Les routes gérées par l’Etat ne représentent qu’1,2 % du réseau mais sont les plus empruntées (18,5 % du trafic). Un audit commandé par le Ministère des Transports a jeté un pavé dans la mare : 17 % des chaussées du Réseau routier national non concédé sont « gravement endommagées » auxquelles s’ajoutent 36 % de « chaussées moyennement endommagées ». Donc, plus de la moitié (53 %) de ces routes manquent d’entretien ! Les causes de cette situation inquiétante sont connues : alors que l’Etat investit sans cesse dans de nouveaux radars et fait appel, à grands frais, à des opérateurs privés pour conduire les voitures-radars partout en France, les travaux routiers servent souvent de variable d’ajustement budgétaire. L’audit précité évalue ainsi, sur les dix dernières années, l’investissement annuel moyen de l’Etat dans son réseau routier à 666 millions d’Euros, ce qui ne permet pas d’assurer la pérennité de ces équipements. Ceci affecte la sécurité au point qu’il faille fermer à la circulation certains ponts et routes : le 15 mai 2018, l’affaissement du viaduc de Gennevilliers a ainsi entraîné la fermeture de l’autoroute A15. Toujours selon l’audit précité, si les pouvoirs publics n’interviennent pas dans la gestion des chaussées, ce sera 62 % du réseau qui tombera en ruines d’ici 2037 ! Qui plus est, selon un rapport d’information du Sénat, en France, « au moins 25 000 ponts sont en mauvais état structurel et posent des problèmes de sécurité et de disponibilité pour les usagers ». Et il ne s’agit là que d’une estimation, étant donné que le nombre exact des ponts routiers hexagonaux n’est pas connu, faute d’un recensement exhaustif… !

En parallèle du retour au 90 km/h, bien des voix se font entendre, notamment dans les départements, pour dire que les accidents diminueront plus sûrement par l’entretien des routes que par la généralisation du 80 km/h. Sentiment partagé par 81 % des français défavorables aux 80 km/h, qui voient l’entretien des routes comme une solution prioritaire et 27 % qui souhaitent des routes plus éclairées. En 2011, la qualité des routes françaises figurait en pole position (sur 140 pays) du classement mondial établi par le World Economic Forum ; en 2015, elle était à la septième place ; et en 2017, elle tombait à la 12ème place. En effet, les routes françaises se dégradent faute d’entretien : les dépenses d’investissement des départements dans le réseau routier ont baissé de 30 %, passant de 4,7 milliards d’euros en 2008 à 3,3 milliards d’euros en 2014.

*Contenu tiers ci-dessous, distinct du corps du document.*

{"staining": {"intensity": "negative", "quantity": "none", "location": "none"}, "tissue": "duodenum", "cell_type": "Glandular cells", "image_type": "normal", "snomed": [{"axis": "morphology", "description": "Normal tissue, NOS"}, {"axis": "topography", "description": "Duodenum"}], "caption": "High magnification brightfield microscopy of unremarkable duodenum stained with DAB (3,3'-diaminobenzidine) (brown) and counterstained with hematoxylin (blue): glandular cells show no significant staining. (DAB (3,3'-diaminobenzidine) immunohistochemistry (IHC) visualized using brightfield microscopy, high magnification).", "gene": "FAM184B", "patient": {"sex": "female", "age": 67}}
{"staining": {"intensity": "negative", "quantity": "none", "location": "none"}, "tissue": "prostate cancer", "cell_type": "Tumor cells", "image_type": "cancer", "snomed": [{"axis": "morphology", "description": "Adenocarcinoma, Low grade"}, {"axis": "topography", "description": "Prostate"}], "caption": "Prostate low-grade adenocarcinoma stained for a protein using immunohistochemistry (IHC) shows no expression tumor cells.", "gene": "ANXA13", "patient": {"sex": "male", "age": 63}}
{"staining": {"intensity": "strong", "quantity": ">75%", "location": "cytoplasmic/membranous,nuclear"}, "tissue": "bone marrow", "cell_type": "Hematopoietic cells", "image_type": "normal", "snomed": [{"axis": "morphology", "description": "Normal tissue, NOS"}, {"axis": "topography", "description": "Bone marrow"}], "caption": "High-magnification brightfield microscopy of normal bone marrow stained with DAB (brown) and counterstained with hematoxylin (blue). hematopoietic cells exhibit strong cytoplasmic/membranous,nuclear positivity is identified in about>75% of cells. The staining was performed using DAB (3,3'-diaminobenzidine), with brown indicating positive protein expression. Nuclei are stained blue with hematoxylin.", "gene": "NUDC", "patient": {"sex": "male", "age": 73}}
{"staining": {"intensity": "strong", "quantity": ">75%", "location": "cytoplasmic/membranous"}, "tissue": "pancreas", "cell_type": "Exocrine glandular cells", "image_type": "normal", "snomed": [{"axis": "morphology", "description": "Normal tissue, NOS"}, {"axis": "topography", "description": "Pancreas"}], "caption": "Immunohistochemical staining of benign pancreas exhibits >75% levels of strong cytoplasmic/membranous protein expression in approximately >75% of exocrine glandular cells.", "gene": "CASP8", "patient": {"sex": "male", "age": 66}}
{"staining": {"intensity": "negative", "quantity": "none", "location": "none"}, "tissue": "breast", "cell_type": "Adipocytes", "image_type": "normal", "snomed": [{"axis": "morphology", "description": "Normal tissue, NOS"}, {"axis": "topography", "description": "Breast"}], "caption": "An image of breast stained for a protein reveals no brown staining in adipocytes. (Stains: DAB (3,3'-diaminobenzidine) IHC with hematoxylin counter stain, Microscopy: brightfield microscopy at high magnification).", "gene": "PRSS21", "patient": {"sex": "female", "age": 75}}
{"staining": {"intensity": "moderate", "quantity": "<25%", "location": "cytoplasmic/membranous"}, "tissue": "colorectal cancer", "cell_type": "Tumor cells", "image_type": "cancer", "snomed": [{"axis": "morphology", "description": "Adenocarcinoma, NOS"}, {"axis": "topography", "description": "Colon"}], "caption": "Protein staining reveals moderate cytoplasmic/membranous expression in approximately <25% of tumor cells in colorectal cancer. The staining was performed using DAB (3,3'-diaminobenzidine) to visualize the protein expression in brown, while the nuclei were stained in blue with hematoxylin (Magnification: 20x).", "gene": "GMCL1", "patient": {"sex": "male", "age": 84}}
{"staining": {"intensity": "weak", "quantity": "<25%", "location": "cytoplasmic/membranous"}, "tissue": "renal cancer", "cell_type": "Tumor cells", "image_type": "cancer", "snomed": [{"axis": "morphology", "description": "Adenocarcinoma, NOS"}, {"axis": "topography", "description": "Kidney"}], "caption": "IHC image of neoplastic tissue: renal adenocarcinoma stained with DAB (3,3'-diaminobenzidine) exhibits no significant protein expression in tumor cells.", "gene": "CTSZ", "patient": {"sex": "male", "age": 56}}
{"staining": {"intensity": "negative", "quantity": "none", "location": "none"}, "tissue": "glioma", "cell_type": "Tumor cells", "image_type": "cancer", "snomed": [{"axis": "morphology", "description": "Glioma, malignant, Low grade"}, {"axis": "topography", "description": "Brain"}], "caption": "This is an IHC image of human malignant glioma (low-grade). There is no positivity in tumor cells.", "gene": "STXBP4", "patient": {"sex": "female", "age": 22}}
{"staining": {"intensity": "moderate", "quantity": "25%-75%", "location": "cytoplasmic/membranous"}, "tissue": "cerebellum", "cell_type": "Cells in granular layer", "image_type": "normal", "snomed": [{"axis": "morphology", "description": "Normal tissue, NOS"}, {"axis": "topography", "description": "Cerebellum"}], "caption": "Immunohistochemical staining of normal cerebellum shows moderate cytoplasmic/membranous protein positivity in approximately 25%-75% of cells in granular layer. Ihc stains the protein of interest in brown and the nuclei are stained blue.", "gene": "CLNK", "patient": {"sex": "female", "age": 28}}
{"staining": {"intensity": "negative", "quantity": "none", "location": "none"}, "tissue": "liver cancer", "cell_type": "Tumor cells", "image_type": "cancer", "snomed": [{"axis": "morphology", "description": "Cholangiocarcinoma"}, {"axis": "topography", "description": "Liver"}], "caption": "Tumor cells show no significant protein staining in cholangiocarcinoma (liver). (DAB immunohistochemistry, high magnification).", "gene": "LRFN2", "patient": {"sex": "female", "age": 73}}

Entre 2009 et 2015, les dépenses de l’Etat allouées à l’entretien des routes ont également baissé de 100 millions d’euros. Compte tenu de l’importance de l’état du réseau routier dans la sécurité des conducteurs, il apparaît indispensable que les pouvoirs publics investissent dans l’entretien et la rénovation du réseau routier : aménager les intersections dangereuses, rénover la signalisation au sol et réparer les nids-de-poule. D’ailleurs, la loi d’orientation des mobilités partage le constat selon lequel « les besoins en matière d’entretien et de régénération des réseaux existants […] et de désenclavement des territoires s’imposent comme des urgences » et tente ainsi d’y pallier en prévoyant, parmi les programmes d’investissement prioritaires, « l’entretien et la modernisation des réseaux nationaux routiers, ferroviaires et fluviaux existants ». Une tendance à la dégradation du réseau routier national non concédé et du réseau autoroutier, ainsi que des réseaux départementaux et communaux est, aujourd’hui largement observable. Aussi, il apparaît nécessaire de la mesurer et d’identifier les moyens financiers et matériels nécessaires pour y mettre un terme. Cela contribuera très largement à la politique de sécurité routière qui, pour être efficace, doit s’appuyer sur trois facteurs : le conducteur, le véhicule et l’infrastructure, élément clé de la sécurité au volant. Tels sont les axes d’investigation de la Commission d’enquête que nous proposons de créer.